This week marked our push through greenlight. I’m glad we went through the process of listing and documenting all of the pieces of the game that we did, it’s put us in a pretty good place to start pushing forward with content this week. Getting a completed, solid narrative in place feels really secure, and has honestly given me a lot of inspiration for moving forward with the levels I’ll be building for Florida this week. To be fair, the stuff I had to make was for the most part just bits, rather than a progression. Which means the player will need to hide in a trenchcoat with Florida Man so they’re tall enough to ride on a rickety roller coaster that they use to fling themselves into the Frog Snatchers’ sky fortress. What a good game.

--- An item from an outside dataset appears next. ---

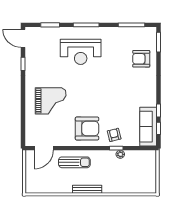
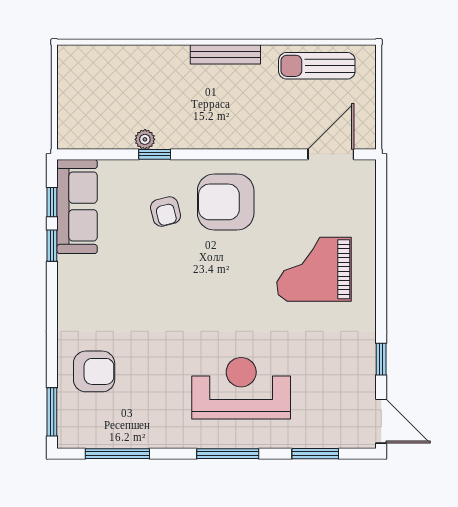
armchair: (114, 135) -> (166, 212), moved
sun lounger: (74, 162) -> (317, 66), moved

I spent a little time last week playing around with the NPC tool. It looks like it’s going to make things really easy. The only other extensive time I’ve really spent with a narrative tool like this was working on Breakaway, and that was based on long, specific scene scripts. Centering around individual people obviously works much better with the game we’re making, but I think it’s just going to be a lot easier and more fun. The writings much more character-centric, and the choices are all contained within a much smaller scale.
The most exciting prospect about this week is that I’m finally building levels. I’ll probably be working just with sewer assets or a basic Florida tile if that gets made, but we really need to have something to start working with if we want to have it polished in time. Working without the aesthetics will also be a good test to see how effectively the structural style of Florida feels distinct, and whether it can sustain its own appeal without the goofy Florida aesthetic. It’s going to be fairly horizontal, with most challenge being based around not getting trapped between melee enemis, and using the dash and dash super attack to escape if need be.
That said, the enemies are a whole additional question that we hope to answer definitively this week. Florida has its style fairly well blocked out, and we’ve met and talked about Pompeii a little as well. It’s going to be more about dodging small objects, rather than managing small spaces. We’ve got a couple of ideas for projectile based enemies, such as a mobster who throws another mobster, or one who uses a very slow rocket launcher (allowing the player to parry, jump onto, or otherwise easily dodge the rockets.) We hope to have the enemy plans solidified by the week’s end, as having them working will be essential to making sure our levels work.